There was something they wanted to know, and made one last request. “Mommy, daddy, can we look out the window?” They smiled. “Sure, go look out the window.” Silently, almost breathlessly they hurried to the window, pulled the curtain back, and looked up into the night sky. A second later they gushed, “It’s true! It’s really true!” And then they stood and watched, looking higher and higher until there was a noise like someone dancing softly on the rooftop. Suddenly they turned away, and with smiles that could light up the night, ran to their beds and dove under the covers. But there was still one last thing to do before drifting away to sleep, and those magical Christmas dreams. “God bless mommy and daddy. God bless Santa, and his reindeer too. And most of all, thank You for making mommy well.” Next came a warm kiss, a loving hug, making sure the nighttime bear was snuggled close, and mommy and daddy’s bedtime chores were done. A few moments later when Tony and Angela were walking down the stairs she said, “The children didn’t ask to open a single present.” “I think there was only one gift they wanted to see opened. They wanted to see their mommy open her Christmas miracle.” “It’s your miracle too. You prayed for it more than anybody.” He stopped at the bottom of the stairs. “I wonder how much of a role our friend Santa Claus played in this? Higgins kept telling me not to give up hope, and to keep praying no matter what.”

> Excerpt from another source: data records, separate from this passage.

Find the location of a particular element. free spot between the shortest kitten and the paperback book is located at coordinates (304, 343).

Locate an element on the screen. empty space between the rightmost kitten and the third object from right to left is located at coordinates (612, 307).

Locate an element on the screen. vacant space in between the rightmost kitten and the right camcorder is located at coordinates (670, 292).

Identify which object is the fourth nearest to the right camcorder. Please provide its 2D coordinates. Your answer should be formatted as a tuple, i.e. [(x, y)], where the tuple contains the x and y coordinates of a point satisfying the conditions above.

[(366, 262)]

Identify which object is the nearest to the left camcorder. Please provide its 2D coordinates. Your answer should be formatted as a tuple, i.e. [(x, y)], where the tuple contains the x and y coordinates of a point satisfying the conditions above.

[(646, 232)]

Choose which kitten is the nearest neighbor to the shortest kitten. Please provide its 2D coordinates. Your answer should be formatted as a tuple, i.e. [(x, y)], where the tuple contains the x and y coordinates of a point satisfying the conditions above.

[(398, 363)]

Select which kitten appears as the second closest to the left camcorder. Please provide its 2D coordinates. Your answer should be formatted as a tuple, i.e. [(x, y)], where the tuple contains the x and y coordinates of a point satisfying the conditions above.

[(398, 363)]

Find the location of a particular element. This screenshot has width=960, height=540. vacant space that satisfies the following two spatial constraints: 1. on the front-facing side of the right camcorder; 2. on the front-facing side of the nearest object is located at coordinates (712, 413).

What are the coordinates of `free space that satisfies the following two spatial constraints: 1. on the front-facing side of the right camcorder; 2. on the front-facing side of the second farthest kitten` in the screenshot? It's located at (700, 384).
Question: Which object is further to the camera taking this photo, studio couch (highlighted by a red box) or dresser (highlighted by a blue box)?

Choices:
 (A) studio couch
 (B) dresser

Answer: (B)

“He certainly made me believe in Santa Claus,” she said, with a big smile. “You just can’t help but feel that somehow he played a bigger role in everything that happened than he’d ever admit. He’s truly one in a million.” “Well, after this Christmas season, I’ll never doubt anything about how special this time of year is, or what can happen.” Angela laughed. “I wonder what Mr. Higgins did when he got back to—let me say this the way he would—when he got back to you-know-where?” “Knowing him he probably got into trouble—and real quick.” Soon, they were standing by the Christmas Tree looking at the card again. “I think this should be tucked away in the family Bible,” she said. “No matter where it’s put, I have a feeling we’ll look at it often.” Angela wrapped her arms around him and hugged him tight. “What do you think Ryan and Sarah saw when they looked out the window upstairs?’ “If they truly believed in their hearts, like we know they do, I bet they went to sleep knowing that reindeer really do know how to fly.” “That’s another thing Mr. Higgins told them when he first got here. That nobody was ever too young, or too old to believe in Santa, the magic of Christmas, or miracles. He said they just had to believe it in their hearts, and everything was as real as they wanted it to be.” She leaned back and looked into his eyes saying, “And the noise on the roof—do you believe it was Santa’s reindeer?” “Angela, it’s Christmas, and in my heart I wanna believe just what Ryan and Sarah believe. So, I wouldn’t want it to be anything else but Santa Claus, and his reindeer. Besides, Higgins was right. No one is ever too young or too old to believe in
the miracles and magic of Christmas.” He held her a little closer and whispered, “Just think what the world would be if everybody lived Christmas through the hearts of children. Imagine how beautiful it would look in our eyes.” She kissed him. “Merry Christmas.” “Merry Christmas, Angela and God bless us, one and all.”